Where dig in is a metaphor for the admirers "burying" the beautiful girl by circling her in.


----------



## evolah

OrioMenoni’s interpretation looks great!


----------



## Braeden

It's friday night. Look for a place to go. Get in the swing. Look for a king. Dont worry you can still dance. You can have a time of your life. You are not old. You can be seventeen again. DIG IN THE DANCING QUEEN.

-Rediscover the child in you.
-Have fun again.
-Do something childish
-Dance
-Remember who you were before the world told you who you should be.
-Relive the child in you.
-Dig in the dancing queen


----------



## bearded

I'm probably mistaken, but in the song is an allusion to a dancing gay/transvestite really impossible? I'm thinking of the expression ''drag queen'', and I know that ''queen'' can be slang for a gay man (''a fag''). Effeminate men often call themselves a girl, a queen. Or is this all too far-fetched?


----------



## rrose17

bearded said:


> Or is this all too far-fetched?


Definitely!  I was never a big Abba fan but I would say their lyrics were very simple, mainstream, white bread, vanilla, middle-of-the-road, cliché, determinedly inoffensive, etc.


----------



## bearded

rrose17 said:


> white bread, vanilla


Thank you for your reply, rrose.


----------



## london calling

rrose17 said:


> Definitely!  I was never a big Abba fan but I would say their lyrics were very simple, mainstream, white bread, vanilla, middle-of-the-road, cliché, determinedly inoffensive, etc.


I've always hated Abba. 

I agree with you 100%. Abba was so mainstream it hurt.


----------



## You little ripper!

bearded said:


> Or is this all too far-fetched?


I agree with rrose, but I must say its association with effeminate, gay men on the dance floor was immediate and still continues. 



london calling said:


> I've always hated Abba.


It's funny how you can go off people in an instant!


----------



## bicontinental

london calling said:


> I've always hated Abba.



Awww, really!
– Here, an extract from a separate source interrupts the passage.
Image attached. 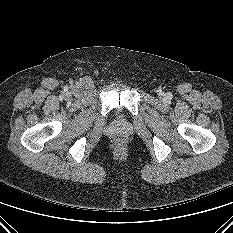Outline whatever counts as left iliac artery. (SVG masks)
I'll list each match as a JSON object with an SVG mask.
<instances>
[{"instance_id": "1", "label": "left iliac artery", "mask_w": 233, "mask_h": 233, "mask_svg": "<svg viewBox=\"0 0 233 233\" xmlns=\"http://www.w3.org/2000/svg\"><path fill=\"white\" fill-rule=\"evenodd\" d=\"M172 95L171 94H169V96L168 97H171Z\"/></svg>"}]
</instances>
What was it...the platform boots or the spandex?   I loved ABBA, memorized the lyrics to all their songs.

Some really interesting interpretations above, but I agree with others that you probably don't have to search high and low for a deeper meaning here. I was 10 when ABBA gained popularity and their audience seemed to include mostly children, teens and young adults so when they sing about a 16 year old dancing queen, I think that's exactly what they mean, they are addressing their audience (pointing at some girl in the crowd on videos), not an older woman who longs for her lost youth, not gays, drag queens or transvestites, just one of their many young fans...at least that's my interpretation.


----------



## Pietruzzo

Actually the song is more about sex than dancing. The girl goes to the disco and acts on the dance floor in a way that makes it clear she's looking for guys. So to me those infamous lines sound like someone's comment about that scene:
Guardate quella ragazza
Guardate che scena
Trattenete la "regina del ballo"
(ma non ci riuscirete)
Anyway most of Italians (and I for one) listen to the songs in English without understanding  the lyrics. A volte è meglio


----------



## Dearson

london calling said:


> I've always hated Abba.



If your nickname is a reference to what I think, I’m sure you do hate them. 
I agree with you, anyway!


----------



## funkysax

Hi guys, some time has passed and yet here is another idea on this gamechanging topic: 
Someone of ABBA might have listened to Bunny Clarke's "Be Thankful" which had been released in the previous year (1975) and mixed it up a little (Diggin' the dancing Queen instead of the scene): 

Diamond in the back, sunroof top
Diggin' the scene
With a gangsta lean


----------



## london calling

I still think it was a spelling mistake and even the Swedes think the same:


TimLA said:


> I just started a thread in the Nordic Languages forum HERE.
> Let's see what they say.





london calling said:


> Ok, so the Swedes go for the spelling mistake!


----------